_Text under study:_
····················
3. Adherens Junctions (AJs)

Core Function

  • Mechanical Adhesion: AJs provide mechanical adhesion between cells.

  • Force Transmission: They participate in the transmission of forces across tissues.

  • Signal Transduction: Signal transduction related to cytoskeletal tension and gene expression control.

3.1 Molecular Architecture

  • Transmembrane Adhesion Molecules:

    • Classical Cadherins:

    • E-cadherin (found in epithelia)

    • N-cadherin (found in neuronal and mesenchymal cells)

    • VE-cadherin (in endothelial tissue)

    • P-cadherin (in placenta)

    • Key Features:

    • Homophilic Binding: E-cadherin binds to other E-cadherins.

    • Calcium Dependent: Adhesion is dependent on Ca²⁺ in the extracellular domains.

    • Strength of Adhesion: Increases with clustering of cadherins.

3.2 Cytoplasmic Adaptor Proteins

  • Roles of Cadherins Connect to Actin Cytoskeleton:

    • β-catenin: Links cadherin to α-catenin; acts as a transcriptional co-activator.

    • α-catenin: Connects junctions to actin filaments.

    • p120-catenin: Stabilizes cadherins at the membrane.

    • Vinculin: Recruited under tension to strengthen junctions.

3.3 Signalling Roles

  • Mechanosensing: AJs act as mechanochemical signalling hubs and sense:

    • Cell-to-cell contact

    • Mechanical force (tension and shear stress)

    • Cell density

    • Cytoskeletal dynamics

  • Core Signalling Mechanisms:

    • β-catenin Role:

    • In the membrane: β-catenin stabilizes cadherin adhesion.

    • In the nucleus: β-catenin activates Wnt target genes.

  • Junction-Signalling Balance:

    • Strong adhesion sequesters β-catenin.

    • Junction disassembly leads to β-catenin being released, escaping degradation and entering the nucleus, activating TCF/LEF.

4. Tight Junctions (TJs)

Core Function

  • Paracellular Barrier: TJs seal the paracellular space between cells.

  • Cell Polarity: They establish and maintain cell polarity.

  • Selective Permeability: They regulate the selective permeability of ions and molecules between cells.

4.1 Molecular Architecture

  • Transmembrane Proteins:

    • Claudins (≈27 types): Determine ion and solute selectivity.
····················
_Information provided:_
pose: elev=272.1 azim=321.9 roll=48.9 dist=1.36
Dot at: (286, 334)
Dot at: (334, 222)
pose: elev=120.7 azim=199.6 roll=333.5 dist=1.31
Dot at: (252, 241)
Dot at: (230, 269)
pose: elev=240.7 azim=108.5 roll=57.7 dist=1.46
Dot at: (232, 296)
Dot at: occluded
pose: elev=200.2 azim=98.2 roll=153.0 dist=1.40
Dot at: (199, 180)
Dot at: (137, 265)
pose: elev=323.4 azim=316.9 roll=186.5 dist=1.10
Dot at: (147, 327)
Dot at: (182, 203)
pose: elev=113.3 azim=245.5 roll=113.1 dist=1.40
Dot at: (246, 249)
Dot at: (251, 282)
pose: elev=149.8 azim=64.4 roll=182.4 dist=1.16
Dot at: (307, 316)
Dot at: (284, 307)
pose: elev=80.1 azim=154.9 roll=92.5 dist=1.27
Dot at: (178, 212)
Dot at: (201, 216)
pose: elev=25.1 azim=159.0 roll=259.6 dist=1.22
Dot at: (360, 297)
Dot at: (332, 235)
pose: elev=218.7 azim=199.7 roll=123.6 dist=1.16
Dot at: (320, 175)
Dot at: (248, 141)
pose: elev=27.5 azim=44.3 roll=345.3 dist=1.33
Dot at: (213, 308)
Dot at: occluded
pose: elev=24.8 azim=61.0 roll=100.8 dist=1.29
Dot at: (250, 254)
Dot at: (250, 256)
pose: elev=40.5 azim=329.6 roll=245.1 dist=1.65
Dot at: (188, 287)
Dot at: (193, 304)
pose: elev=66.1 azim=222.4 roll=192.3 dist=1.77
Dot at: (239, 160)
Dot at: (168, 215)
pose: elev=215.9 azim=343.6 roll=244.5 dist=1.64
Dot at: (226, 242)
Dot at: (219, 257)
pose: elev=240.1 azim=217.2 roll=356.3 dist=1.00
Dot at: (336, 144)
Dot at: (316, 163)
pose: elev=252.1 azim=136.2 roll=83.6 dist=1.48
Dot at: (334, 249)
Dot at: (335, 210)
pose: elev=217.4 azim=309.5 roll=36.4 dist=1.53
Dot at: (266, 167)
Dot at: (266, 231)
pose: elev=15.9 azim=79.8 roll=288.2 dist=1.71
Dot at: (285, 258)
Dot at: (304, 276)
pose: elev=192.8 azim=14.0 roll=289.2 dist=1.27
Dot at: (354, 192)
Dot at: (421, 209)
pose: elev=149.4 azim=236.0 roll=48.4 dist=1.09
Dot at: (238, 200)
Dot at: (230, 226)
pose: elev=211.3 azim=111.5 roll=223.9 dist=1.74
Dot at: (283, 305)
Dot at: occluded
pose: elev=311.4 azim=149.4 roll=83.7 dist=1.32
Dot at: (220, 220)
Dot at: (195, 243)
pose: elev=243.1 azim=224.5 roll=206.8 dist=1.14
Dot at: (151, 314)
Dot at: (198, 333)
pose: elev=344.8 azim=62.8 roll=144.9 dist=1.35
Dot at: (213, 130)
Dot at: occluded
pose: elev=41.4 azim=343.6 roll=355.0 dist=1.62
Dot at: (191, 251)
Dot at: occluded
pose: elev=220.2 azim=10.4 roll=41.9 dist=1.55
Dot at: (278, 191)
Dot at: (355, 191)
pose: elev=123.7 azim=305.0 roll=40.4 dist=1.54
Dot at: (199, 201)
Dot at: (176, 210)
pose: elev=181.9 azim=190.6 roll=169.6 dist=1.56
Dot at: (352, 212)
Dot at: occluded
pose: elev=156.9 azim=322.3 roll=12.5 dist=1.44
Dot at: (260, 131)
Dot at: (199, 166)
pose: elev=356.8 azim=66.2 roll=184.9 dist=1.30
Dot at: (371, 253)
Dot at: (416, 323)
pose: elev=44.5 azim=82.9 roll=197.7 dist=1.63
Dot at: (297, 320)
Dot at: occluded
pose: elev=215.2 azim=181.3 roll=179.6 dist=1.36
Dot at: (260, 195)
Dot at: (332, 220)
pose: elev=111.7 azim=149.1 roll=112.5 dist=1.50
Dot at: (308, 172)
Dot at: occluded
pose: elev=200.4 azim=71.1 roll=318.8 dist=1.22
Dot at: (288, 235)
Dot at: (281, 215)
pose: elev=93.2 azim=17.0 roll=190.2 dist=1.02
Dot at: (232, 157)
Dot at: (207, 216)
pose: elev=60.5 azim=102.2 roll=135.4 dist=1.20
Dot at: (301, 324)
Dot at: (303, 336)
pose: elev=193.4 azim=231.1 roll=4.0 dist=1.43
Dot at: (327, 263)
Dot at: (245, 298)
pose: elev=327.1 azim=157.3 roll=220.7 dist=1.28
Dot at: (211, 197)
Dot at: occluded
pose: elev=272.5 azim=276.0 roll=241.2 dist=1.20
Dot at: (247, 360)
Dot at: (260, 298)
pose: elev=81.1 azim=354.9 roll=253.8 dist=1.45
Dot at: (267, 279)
····················
_What you will do:_
a) Please copy the cell junction text word for word, starting at "3.2 Cytoplasmic Adaptor" and ending at "a transcriptional co-activator.".
b) Write the next part of the cell junction text, picking up after its last line.
The records have no role in any of this.

_Answers to the exercises:_
a)
3.2 Cytoplasmic Adaptor Proteins

  • Roles of Cadherins Connect to Actin Cytoskeleton:

    • β-catenin: Links cadherin to α-catenin; acts as a transcriptional co-activator.

b)
    • Occludin: Maintains junction stability and regulation.

    • Junctional Adhesion Molecules (JAMs): Facilitate cell-to-cell adhesion and immune cell transmigration.

  • Cytoplasmic Scaffold Proteins: ZO-1, ZO-2, ZO-3 link junctions to actin and organize signalling complexes.

4.2 Signalling Roles

  • Active Functionality: TJs are involved actively in signalling rather than being passive seals.

  • Cellualr Sensing: They can sense:

    • Cell polarity

    • Barrier integrity

    • Mechanical stress

    • Inflammatory cues

  • Signalling Platforms:

    • ZO-1: Binds transcription regulators (e.g., ZONAB).

    • Changes in TJ integrity can influence cell proliferation and differentiation.

    • Crosstalk with Hippo, MAPK and RhoA pathways.

  • Functional Diversity: Distinct types of tight epithelia with various claudin combinations influence permeability.

4.3 Tight Junctions and Polarity Complexes

  • TJs anchor complexes such as:

    • PAR complex (Par3–Par6–aPKC)

    • Crumbs complex

    • Scribble complex

  • These determine apical membrane identity, directional signalling, and oriented cell division.

5. Gap Junctions

Core Function

  • Direct Cytoplasmic Communication: Enable direct communication between cells through intercellular channels without using extracellular signalling.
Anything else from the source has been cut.